3648日ぶりの日本登板は苦しいマウンド
物語は始めるよりも、終わらせる方が難しい。
ある映画脚本家はそう言った。これはプロ野球選手だって同じだろう。2日、楽天戦(Koboスタ宮城)の8回裏にソフトバンク4番手として登板した松坂大輔。NPBでは西武時代の06年10月7日以来、3648日ぶりの一軍マウンドに上がったが、いきなり先頭の嶋基宏に四球、続く島内宏明には死球、梨田監督の粋な計らいで西武時代の盟友・松井稼頭央が代打に送られるも続けて死球で無死満塁とすると、ペゲーロには押し出し四球で1点を失い、その後もタイムリーを浴びる完全なひとり相撲。1回3安打4四死球5失点という無惨な結果に終わった。
元々、なにか復活の根拠がある復帰登板ではなかったように思える。直近の9月25日の二軍戦では先発するも2回3安打2失点。今季ウエスタン成績は9試合で1勝4敗、防御率4.94。5年前に右肘のトミー・ジョン手術を受け、昨年8月には右肩手術もして、今年5月には右手指先の違和感を訴えたりと満身創痍。
それでも、チームの今季ペナント最終戦に投げさせたのは、ソフトバンク首脳陣の心のどこかに「一軍相手でも松坂ならなんとかしてくれるかも」「背番号18が優勝を逃したチームの雰囲気を変えてくれれば…」という漠然とした期待があったからではないだろうか。
圧倒的な存在だった松坂大輔
98年夏の甲子園決勝戦でノーヒットノーラン達成、プロデビュー戦の155キロ計測、ルーキーイヤーに16勝を挙げ最多勝を獲得。これまで幾度となく不可能を可能にしてきたのが松坂大輔の野球人生である。だが、今度ばかりはどうにもならなかった。

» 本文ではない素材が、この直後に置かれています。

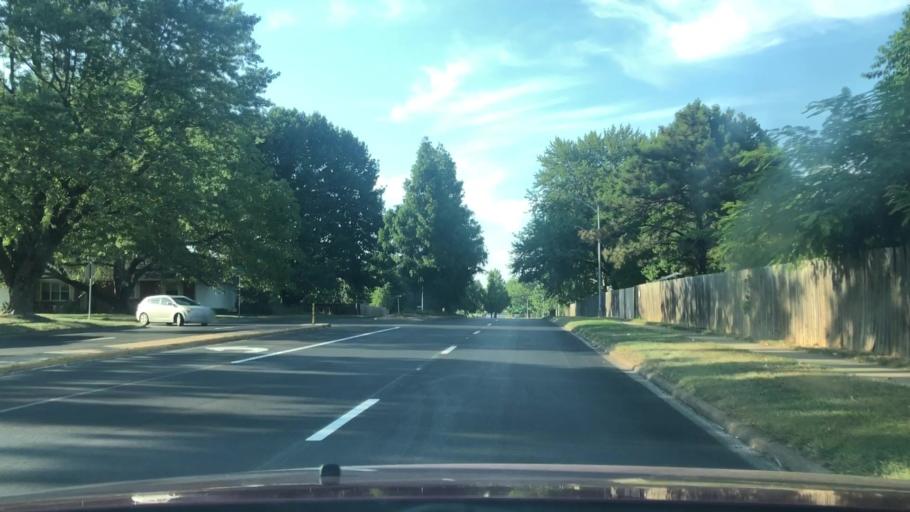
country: US
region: Missouri
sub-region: Greene County
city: Springfield
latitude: 37.1645
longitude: -93.2770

恐らく、90年代から松坂を見続けていたファンは、結果以前にこれまで幾度となく共有してきた、松坂だけが持つマウンド上での特別な雰囲気が全く感じられなかったことがショックだったはずだ。不思議なことに、全盛期の松坂ほど抑えたときだけでなく、打たれて絵になった投手はいない。真っ向勝負の散り際の美しさ。イチローや中村紀洋にホームランを打たれてなお、目立つのはマウンド上の松坂…みたいな底の知れないあの感覚。今、振り返ると西武時代の松坂大輔という投手は勝っても負けても、常に主役でいられた稀有な存在だったように思える。
ちょうど10年前の2006年、26歳の松坂は第1回WBCでMVP獲得。シーズンに入ると西武の大黒柱として17勝5敗、防御率2.13というNPBキャリアハイの成績を残し、オフにはポスティング制度でレッドソックスが約60億円で落札。年俸分と合わせ「100億円の男」と呼ばれ、謎のジャイロボール論争を巻き起こす。レッドソックス入団後も2年間で計33勝を上げる活躍で、名実ともに日本の大エースとして君臨していた。
その頃、会社で80年生まれの新入社員たちはそれほど野球に興味がなくても、おじさんたちに「俺、松坂世代です」と自己紹介したものだ。まさに同世代のトップランナーとして走り続けた野球人生。そんな規格外の怪物投手も3年総額12億円の大型契約で日本復帰して早2年だ。何もできないまま来季は契約最終年。物語は始めるよりも、終わらせる方が難しい。
その昔、大エースは大エースのままで辞めるのが当たり前だった。村田兆治は10勝を挙げたシーズンに引退したし、小林繁は31歳、江川卓は32歳でともに13勝を記録しながらも現役を退いた。選手寿命が延びた現代の大エースはある意味しんどい。なぜなら、YouTubeに行けばいつでも過去の栄光時代の自分と比較されてしまうからだ。昨日の試合後に現役続行を明言した松坂だが、いったいどんな野球人生のラストシーンを迎えるのだろうか?
時の流れは早い。今秋のドラフトでプロ入りする高校生たちの多くは、横浜高校のエース松坂が甲子園で躍動していた1998年生まれの選手たちだ。
松坂大輔は来年9月で37歳になる。